Diese Ergebnisse bestätigen die von Bange (1992) gemachten SudentInnenbefragungen, die ebenso deutlich machen, daß ein nicht geringer Teil der Opfer als Jugendliche von Gleichaltrigen (ein bis vier Jahre älter) gegen ihren Willen un mit körperlicher Gewalt zu sexuellen Handlungen gezwungen werden.

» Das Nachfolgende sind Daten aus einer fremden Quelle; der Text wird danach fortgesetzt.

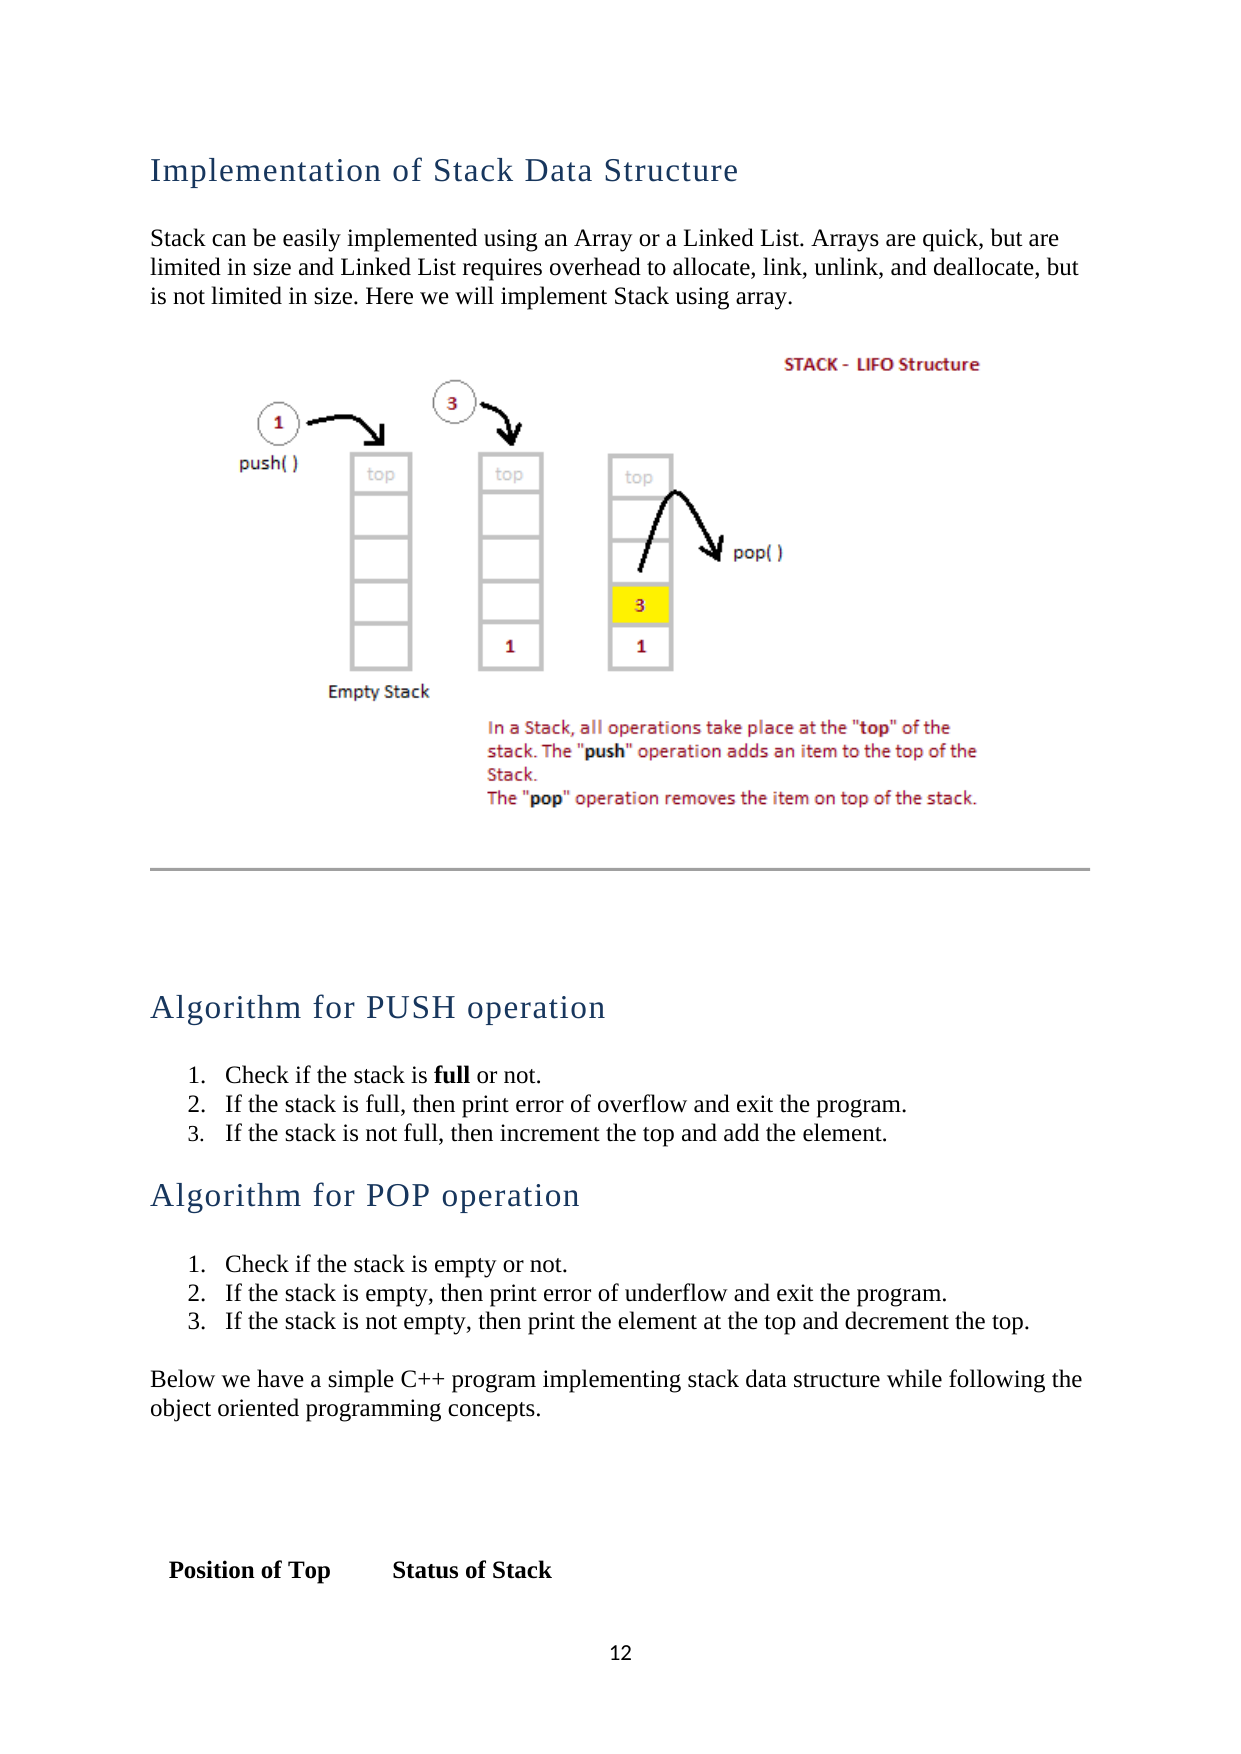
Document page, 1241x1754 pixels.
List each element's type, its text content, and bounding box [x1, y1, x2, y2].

list If the stack is not empty, then print the element at the top and decrement the top. [187, 1306, 1090, 1335]
list Check if the stack is full or not. [187, 1060, 1090, 1089]
list If the stack is empty, then print error of underflow and exit the program. [187, 1278, 1090, 1306]
text Stack can be easily implemented using an Array or a Linked List. Arrays are quick, but are limited in size and Linked List requires overhead to allocate, link, unlink, and deallocate, but is not limited in size. Here we will implement Stack using array. [150, 223, 1090, 309]
subtitle Implementation of Stack Data Structure [150, 150, 1090, 188]
list Check if the stack is empty or not. [187, 1249, 1090, 1278]
table_header Position of Top [153, 1553, 346, 1585]
list If the stack is full, then print error of overflow and exit the program. [187, 1089, 1090, 1118]
text Below we have a simple C++ program implementing stack data structure while following the object oriented programming concepts. [150, 1364, 1090, 1422]
table_header Status of Stack [346, 1553, 597, 1585]
list If the stack is not full, then increment the top and add the element. [187, 1118, 1090, 1147]
subtitle Algorithm for PUSH operation [150, 987, 1090, 1025]
picture [150, 338, 1010, 839]
subtitle Algorithm for POP operation [150, 1176, 1090, 1214]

[p.90] Die Erfahrungen von Zartbitter decken sich mit den zitierten Forschungsergebnissen: Die Täter beginnen ihre "Täterkarriere" in jungen Jahren und haben im Laufe der Zeit viele Opfer. Ähnlich wie bei Drogenkarrieren ist eine Suchtstruktur zu erkennen. Häufig beginnen Täter z.B. mit von der Allgemeinheit fälschlicherweise als "harmlos" eingestuften exhibitionistischen Handlungen, die durchaus traumatisierende Wirkung auf das Opfer haben können. Im Laufe der Zeit verschärfen viele Täter die Formen der Gewaltanwendung bis hin zu extrem sadistischen Taten.
[p.104] Sexuelle Gewalt gegen Kinder ist ein nahezu "perfektes" Verbrechen, denn die Täter brauchen in der Regel keine Konsequenz zu fürchten. Dementsprechend glauben viele, die Ausnutzung der Abhängigkeit des Kindes sei rechtens; um ein Verbrechen handle es sich lediglich, weil "es" unter Strafe steht, nicht aber weil dem Mädchen/Jungen Schaden zugefügt werde. Allenfalls soll die Reaktion der Umwelt das Opfer traumatisieren, denn diese vermittle dem Kind überhaupt erst, daß etwas Schlimmes und Verbotenes geschehen sei.
Spricht man Mißbraucher auf beobachtete "mehr oder weniger leise" Übergriffe an, so halten die wenigsten von ihnen mit der skizzierten Denkweise hinter dem Berg. Nach dem Motto "Angriff ist die beste Verteidigung" beschuldigen sie ihr Gegenüber der Prüderie, der Verleumdung und/oder sie argumentieren, das Kind würde durch solche Diskussionen in der Entwicklung beeinträchtigt.